African health officials are tracking an encouraging decline in some of the region’s most recent mpox hot spots, including Sierra Leone, which over the past few months has reported a surge that came with spread of the clade 2b virus to some West African nations.

At an Africa Centres for Disease Prevention and Control (Africa CDC) briefing on June 26, Yap Boum, PhD, MPH, deputy incident manager for Africa CDC's mpox response, said cases in Sierra Leone made up 41% of mpox cases in Africa the previous week, down from 63% a few weeks ago.
Though Boum urged caution in interpreting the trends, he said that countries are battling different viral clades, have implemented different measures, and are seeing different social behaviors in the highest-risk populations.
Sierra Leone is still averaging about 500 cases a week, and a high test-positivity rate (91%) suggests that more active surveillance efforts are needed. Boum said that Africa CDC will deploy 200 community health workers to help with active case detection and contact tracing.
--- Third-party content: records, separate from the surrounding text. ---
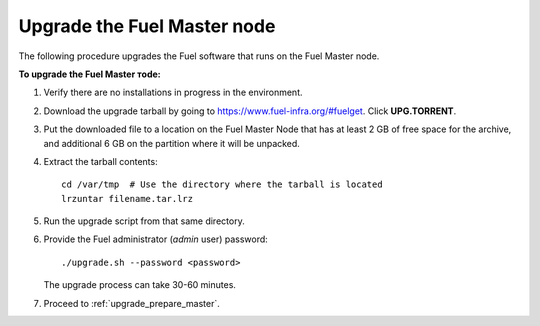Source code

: .. _upgrade_fuel_master:

Upgrade the Fuel Master node
============================

The following procedure upgrades the Fuel software
that runs on the Fuel Master node.

**To upgrade the Fuel Master тode:**

#. Verify there are no installations in progress in the environment.

#. Download the upgrade tarball by going to
   https://www.fuel-infra.org/#fuelget. Click **UPG.TORRENT**.

#. Put the downloaded file to a location on the Fuel Master Node
   that has at least 2 GB of free space for the archive,
   and additional 6 GB on the partition where it will be unpacked.

#. Extract the tarball contents::

     cd /var/tmp  # Use the directory where the tarball is located
     lrzuntar filename.tar.lrz

#. Run the upgrade script from that same directory.

#. Provide the Fuel administrator (*admin* user) password::

     ./upgrade.sh --password <password>

   The upgrade process can take 30-60 minutes.

#. Proceed to :ref:`upgrade_prepare_master`.

.. seealso::

     - :ref:`upgrade_prerequisites`
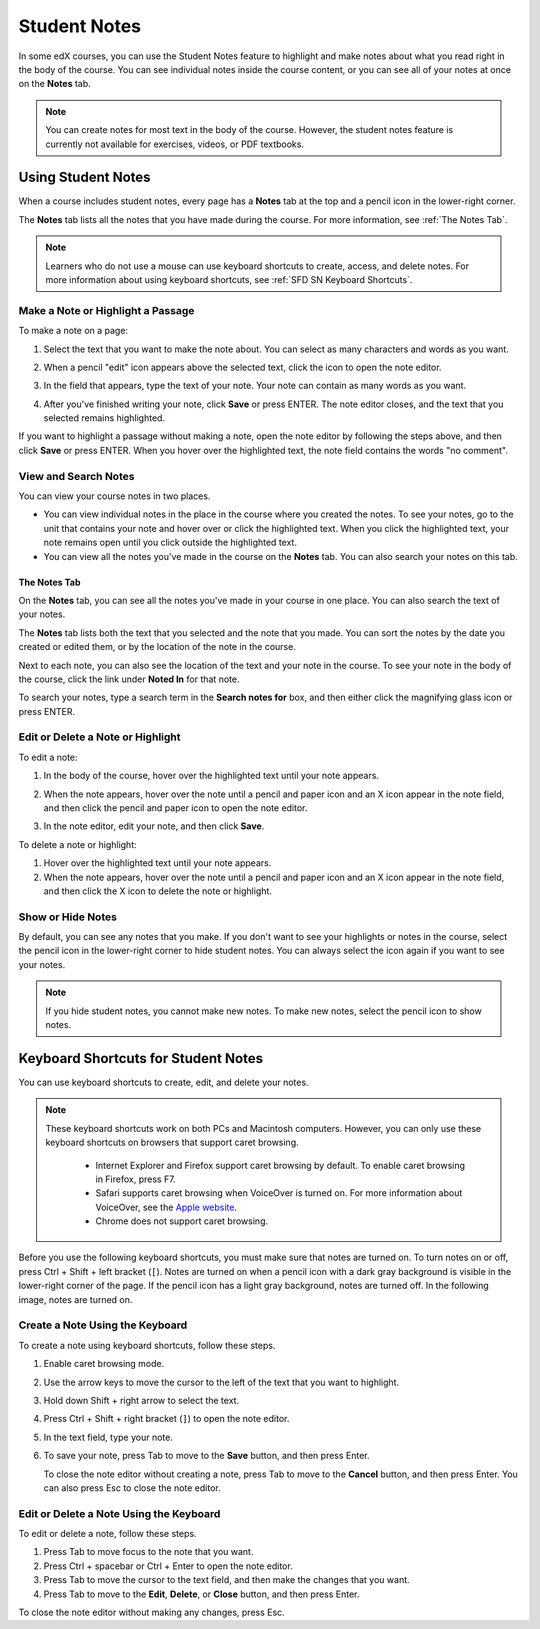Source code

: .. _SFD Student Notes:

##############################
Student Notes
##############################

In some edX courses, you can use the Student Notes feature to highlight and make
notes about what you read right in the body of the course. You can see
individual notes inside the course content, or you can see all of your notes at
once on the **Notes** tab.

.. image:: /Images/SFD_SN_bodyexample.png
  :width: 500
  :alt: Image of a course page that includes highlighted text and a student note

.. note:: You can create notes for most text in the body of the course. 
 However, the student notes feature is currently not available for exercises,
 videos, or PDF textbooks.

***************************
Using Student Notes
***************************

When a course includes student notes, every page has a **Notes** tab at the top
and a pencil icon in the lower-right corner.

.. image:: /Images/SFD_SN_notesindicators.png
  :width: 500
  :alt: Page of course content with the Notes tab at the top and the pencil icon
      in the lower-right corner

The **Notes** tab lists all the notes that you have made during the course.
For more information, see :ref:`The Notes Tab`.

.. note:: Learners who do not use a mouse can use keyboard shortcuts to create, 
 access, and delete notes. For more information about using keyboard
 shortcuts, see :ref:`SFD SN Keyboard Shortcuts`.


======================================
Make a Note or Highlight a Passage
======================================

To make a note on a page:

#. Select the text that you want to make the note about. You can select as
   many characters and words as you want.

#. When a pencil "edit" icon appears above the selected text, click
   the icon to open the note editor.

   .. image:: /Images/SFD_SN_Create-EditNoteIcon.png
     :width: 400
     :alt: Paragraph with one sentence selected and the pencil icon above the
         selected text

#. In the field that appears, type the text of your note. Your note can contain
   as many words as you want.

   .. image:: /Images/SFD_SN_NoteEditor.png
     :width: 400
     :alt: Note editor open with a student's note

#. After you've finished writing your note, click **Save** or press ENTER. The
   note editor closes, and the text that you selected remains highlighted.

If you want to highlight a passage without making a note, open the note
editor by following the steps above, and then click **Save** or press ENTER.
When you hover over the highlighted text, the note field contains the words "no
comment".

======================
View and Search Notes
======================

You can view your course notes in two places. 

* You can view individual notes in the place in the course where you created the
  notes. To see your notes, go to the unit that contains your note and hover
  over or click the highlighted text. When you click the highlighted text, your
  note remains open until you click outside the highlighted text.

* You can view all the notes you've made in the course on the **Notes** tab. You
  can also search your notes on this tab.

.. _The Notes Tab:

The Notes Tab
*****************

On the **Notes** tab, you can see all the notes you've made in your course in
one place. You can also search the text of your notes.

.. image:: /Images/SFD_SN_NotesTab.png
  :width: 500
  :alt: Notes tab showing a list of notes ordered by recent activity

The **Notes** tab lists both the text that you selected and the note that you
made. You can sort the notes by the date you created or edited them, or by the
location of the note in the course. 

Next to each note, you can also see the location of the text and your note in
the course. To see your note in the body of the course, click the link under
**Noted In** for that note.

To search your notes, type a search term in the **Search notes for** box, and
then either click the magnifying glass icon or press ENTER.


=======================================
Edit or Delete a Note or Highlight
=======================================

To edit a note:

#. In the body of the course, hover over the highlighted text until your note
   appears.
#. When the note appears, hover over the note until a pencil and paper icon and
   an X icon appear in the note field, and then click the pencil and paper icon
   to open the note editor.

   .. image:: /Images/SFD_SN_EditDeleteNote.png
    :width: 175
    :alt: Note editor with the pencil and paper and X icons visible

#. In the note editor, edit your note, and then click **Save**.

To delete a note or highlight:

#. Hover over the highlighted text until your note appears.
#. When the note appears, hover over the note until a pencil and paper icon and
   an X icon appear in the note field, and then click the X icon to delete the
   note or highlight.

===================
Show or Hide Notes
===================

By default, you can see any notes that you make. If you don't want to see your
highlights or notes in the course, select the pencil icon in the lower-right
corner to hide student notes. You can always select the icon again if you want
to see your notes.

.. note:: If you hide student notes, you cannot make new notes. To make new
 notes, select the pencil icon to show notes.


.. _SFD SN Keyboard Shortcuts:

*********************************************
Keyboard Shortcuts for Student Notes
*********************************************

You can use keyboard shortcuts to create, edit, and delete your notes.

.. note:: These keyboard shortcuts work on both PCs and Macintosh computers.
 However, you can only use these keyboard shortcuts on browsers that support
 caret browsing.

  * Internet Explorer and Firefox support caret browsing by default. To enable
    caret browsing in Firefox, press F7.
  * Safari supports caret browsing when VoiceOver is turned on. For more
    information about VoiceOver, see the `Apple website
    <https://www.apple.com/accessibility/osx/voiceover/>`_.
  * Chrome does not support caret browsing.

Before you use the following keyboard shortcuts, you must make sure that notes
are turned on. To turn notes on or off, press Ctrl + Shift + left bracket
(``[``). Notes are turned on when a pencil icon with a dark gray background is
visible in the lower-right corner of the page. If the pencil icon has a light
gray background, notes are turned off. In the following image, notes are
turned on.

.. image:: /Images/SFD_SN_NotesOn.png
  :width: 500
  :alt: Course page with an arrow pointing to the dark gray pencil icon that
      indicates notes are turned on

=======================================
Create a Note Using the Keyboard
=======================================

To create a note using keyboard shortcuts, follow these steps.

#. Enable caret browsing mode.
#. Use the arrow keys to move the cursor to the left of the text that you want
   to highlight.
#. Hold down Shift + right arrow to select the text.
#. Press Ctrl + Shift + right bracket (``]``) to open the note editor.
#. In the text field, type your note.
#. To save your note, press Tab to move to the **Save** button, and then press
   Enter.

   To close the note editor without creating a note, press Tab to move to the
   **Cancel** button, and then press Enter. You can also press Esc to close
   the note editor.

========================================
Edit or Delete a Note Using the Keyboard
========================================

To edit or delete a note, follow these steps.

#. Press Tab to move focus to the note that you want.
#. Press Ctrl + spacebar or Ctrl + Enter to open the note editor.
#. Press Tab to move the cursor to the text field, and then make the changes
   that you want.
#. Press Tab to move to the **Edit**, **Delete**, or **Close** button, and
   then press Enter.

To close the note editor without making any changes, press Esc.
A consistent downward trend has also been reported in two other epicenters, the Democratic Republic of the Congo (DRC) and Uganda. Boum said testing remains a challenge in the DRC, where 97.5% of cases are reported from six of the country’s provinces. Uganda’s cases were up a bit, but the area is stabilizing, with no new cases reported from Kampala over the past few weeks.
Watching a rise in Togo
Elsewhere, Togo has reported a steady rise in cases over the last 3 weeks that prompted the deployment of an Africa CDC incident-management support team to assist with surveillance, infection prevention and control, and lab capacity.
So far, seven African countries have launched vaccination campaigns, and nearly 700,000 people have been vaccinated so far. Uganda recently received an allocation of nearly 98,000 more doses. Sierra Leone started its second round of vaccination on June 23, focusing on contacts and high-risk groups in hot spots that span the country’s 16 districts.
However, the region is still far short of its goal for mpox vaccine. In April, officials projected the region would need 6.4 million doses over the next 6 months.